NARAL Pro-Choice America has dispatched a group of activists to Tennessee to help organize a network of supporters who will push to expand access to reproductive rights and abortion services in the state. The network also could be tapped to work to defeat political candidates who oppose abortion.
The program, called Tennessee Total Access, could eventually expand to other red states, said James Owens, NARAL’s states communications director.
“This is a very targeted effort to go into places like Tennessee that have not traditionally been hotbeds of pro-choice sentiment,” Owens said.
The activists have been on the ground in Tennessee since June. They have been going door to door to sign up new NARAL members, buying ads and billboards to spread the abortion-rights message and attending concerts, fairs, festivals and other cultural events to reach other people who favor reproductive rights.
Though the campaign is statewide, most of its resources are focused on Nashville, Memphis, Knoxville, Chattanooga, Clarksville and Murfreesboro.
…Blackburn, the Brentwood Republican targeted by NARAL in Tennessee, is one of the most outspoken abortion opponents in Congress and chairwoman of a special House panel investigating the practices of abortion providers.

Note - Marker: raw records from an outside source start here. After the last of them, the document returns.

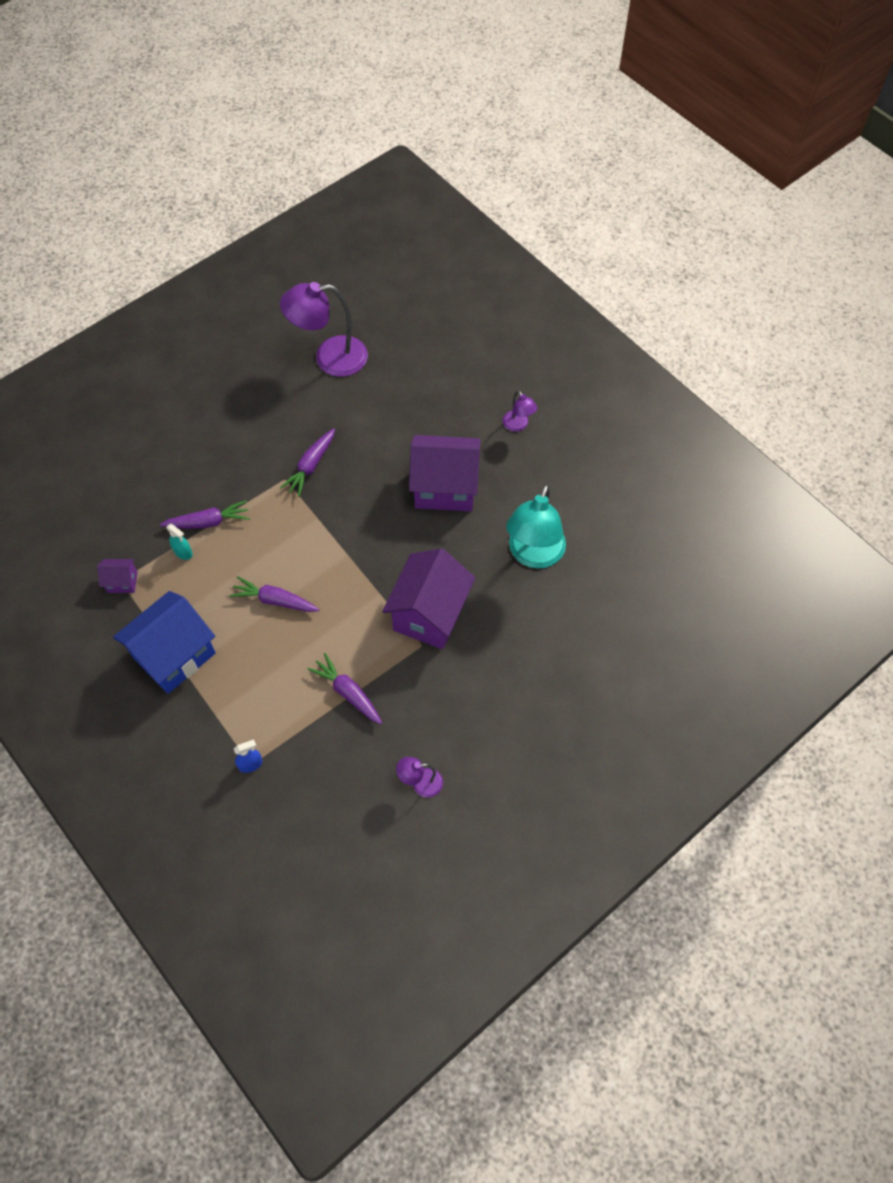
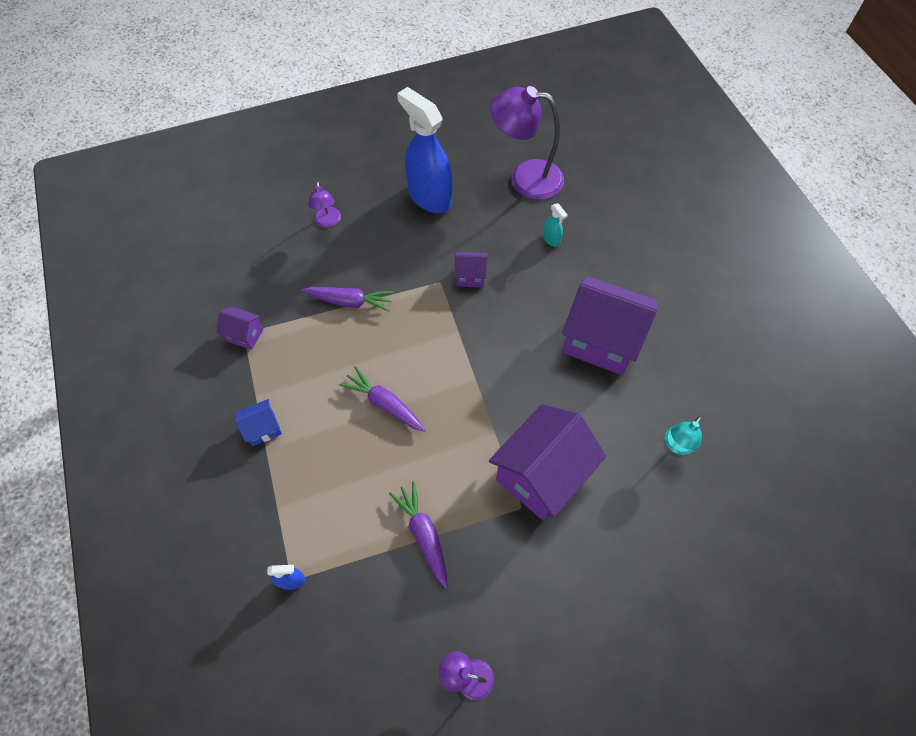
camera: 20 degrees right, 0 degrees up
blue house [113,591,216,694] -> blue house [235,399,282,446], size x0.45
turquoise spray bottle [166,524,193,560] -> turquoise spray bottle moved to [543,203,568,247]
purple carrot [280,428,335,497] -> purple house [454,252,487,287]
purple lamp [503,390,537,432] -> purple lamp moved to [308,181,341,228]
turquoise lamp [506,484,566,568] -> turquoise lamp [665,416,702,455], size x0.48
none -> blue spray bottle [397,87,453,213]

The 14-member panel was formed after undercover videos surfaced showing Planned Parenthood officials discussing the sale of tissues and organs from aborted fetuses. A number of state investigations have cleared Planned Parenthood of any wrongdoing.

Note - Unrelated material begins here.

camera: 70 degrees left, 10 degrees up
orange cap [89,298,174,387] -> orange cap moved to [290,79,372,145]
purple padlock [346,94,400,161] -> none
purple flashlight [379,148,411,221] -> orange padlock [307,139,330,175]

Critics accuse Blackburn of using the panel to smear Planned Parenthood and to unfairly target researchers, medical supply companies and others involved in fetal tissue research.
NARAL is paying for anti-Blackburn digital ads and for a traveling billboard that says she doesn’t share the priorities of Tennessee families. The plan is to eventually park the billboard outside her office, Owens said.

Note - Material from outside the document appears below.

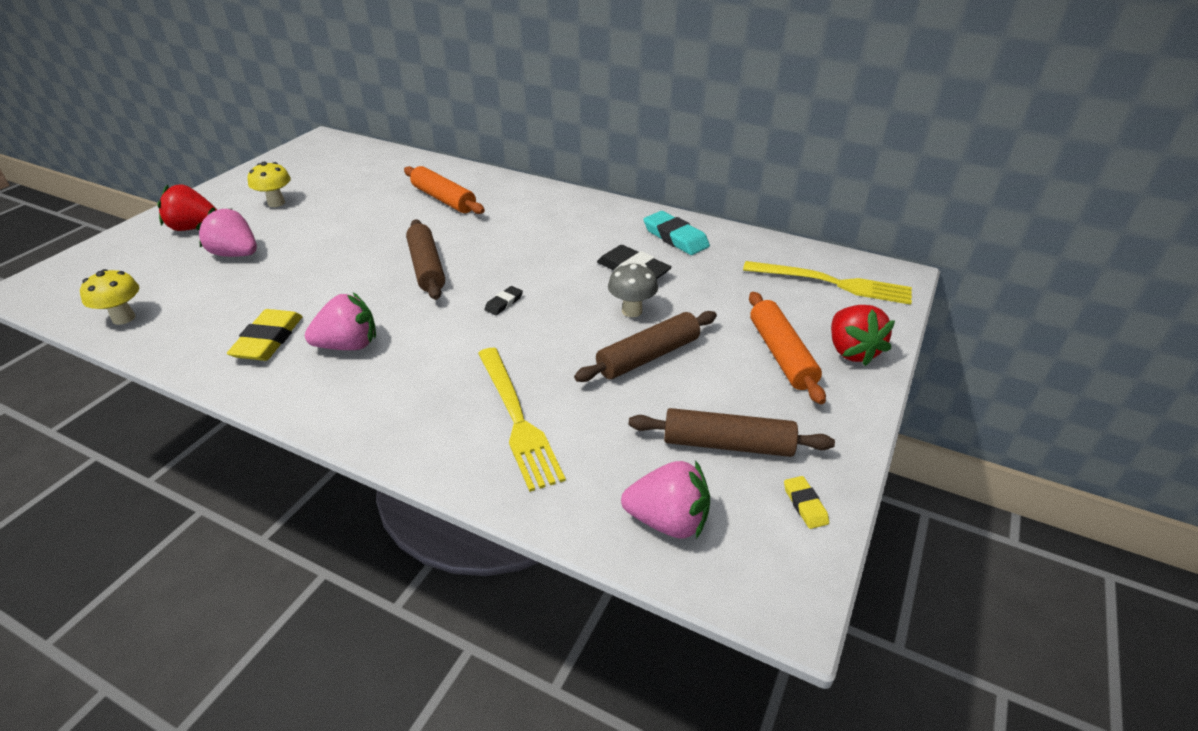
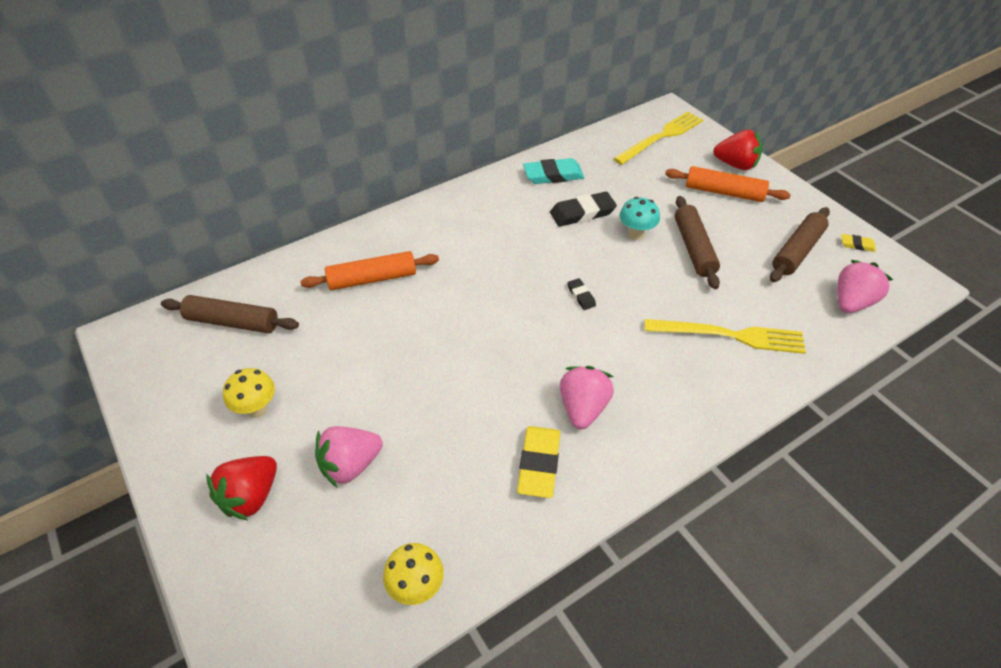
camera: 60 degrees left, 10 degrees up
yellow eraser [227,309,303,361] -> yellow eraser turned 60 degrees clockwise [517,426,560,498]
brown rolling pin [406,219,445,300] -> brown rolling pin moved to [161,295,299,333]
grey mushroom [608,263,658,317] -> turquoise mushroom [620,197,660,240]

Blackburn is heavily favored to win an eighth term in November. But Owens said her anti-abortion work is not just a matter of interest to Tennessee voters.
“It’s an issue of whether or not one anti-choice ideology can rightfully be imposed on the entire country,” he said. “She has made a very conscientious effort somewhere along the line not only to push this agenda that’s out of the mainstream, but to be the leader on it. We are holding her accountable and lifting her actions up so she can’t hide them.”
Blackburn branded the activists “anti-life extremists” but predicted they will find Tennesseans “some of the most welcoming, warm and friendly people on the face of the earth.”
“They will soon learn that these Tennesseans are individuals who value life and work to protect life at all stages,” she said.
As for NARAL’s opposition to the special panel’s investigation, “I would hope they will change their position and work with me to protect expectant mothers and unborn babies,” she said.